O prazo de validade da outorga preventiva será fixado levando-se em conta a complexidade do planejamento do empreendimento, limitando-se ao máximo de três anos, findo o qual será considerado o disposto nos incisos I e II do art. 5o.

Tanto pelo aqueles artigo 6º e 7º poder-se-á pedir a reserva de determinada quantidade de água.

A ANA não poderá ser obrigada a conceder a outorga de uso de recurso hídrico só pelo fato de o requerente ter obtido a outorga preventiva de “declaração de disponibilidade de água”.

A outorga preventiva deve ter seu pedido e sua autorização, publicados no Diário Oficial da União em jornais de grande circulação.

A licitação para concessão ou autorização de uso de potencial de energia hidráulica em corpo de água de domínio da União deve ser precedida de obtenção de declaração de reserva de disponibilidade hídrica, do que se lê do artigo 7, caput, da Lei 9.984/2000.

A ANA deverá obedecer o que diz o artigo 13 da Lei 9.433/87:Art 13. Toda outorga estará condicionada às prioridades de uso estabelecidas nos Planos de Recursos Hídricos e deverá respeitar a classe em que o corpo de água estiver enquadrado e a manutenção de condições adequadas ao transporte aquaviário, quando for o caso.

A outorga de uso dos recursos hídricos deverá preservar o uso múltiplo destes.

A outorga efetivar-se-á por ato da autoridade competente do Poder Executivo Federal, dos Estados ou do Distrito Federal.

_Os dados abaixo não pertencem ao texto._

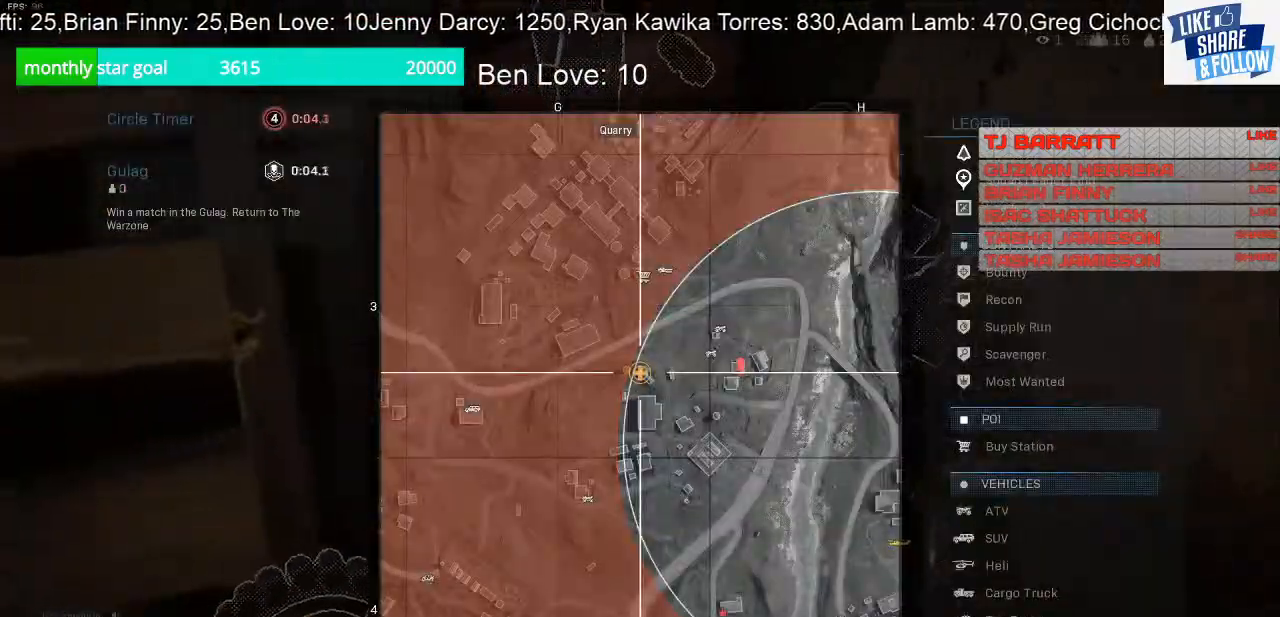
{"buttons": [], "left_stick": "center", "right_stick": "center", "events": [[33, "TOUCHPAD", "down"], [167, "TOUCHPAD", "up"]]}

Obtida a declaração de reserva de disponibilidade hídrica há uma consequência automática; a quem receber a concessão ou autorização de uso do potencial de energia hidráulica receberá a outorga de direito de uso de recursos hídricos (artigo 7º, § 2º, da Lei 9.984/2000). Como explicou Paulo Affonso Leme Machado (Direito Ambiental Brasileiro, 12ª edição, pág. 431), o pedido de declaração de reserva hídrica, que não acarreta automaticamente coisa alguma é situação posterior à obtenção da declaração da reserva, que faz surgir, nesse caso, o direito à outorga de uso do recurso hídrico”.

Determina o artigo 8º da Lei 9.984/2000:

Art  A ANA dará publicidade aos pedidos de outorga de direito de uso de recursos hídricos de domínio da União, bem como aos atos administrativos que deles resultarem, por meio de publicação na imprensa oficial e em pelo menos um jornal de grande circulação na respectiva região.

Mas há casos em que o Estudo Prévio de Impacto Ambiental é exigível. Caso o EPIA seja exigível e não tenha sido exigido pelo órgão público ambiental, caberá ao órgão público não conceder a outorga conquanto tal estudo não for devidamente apresentado, sob pena de responsabilização civil e criminal.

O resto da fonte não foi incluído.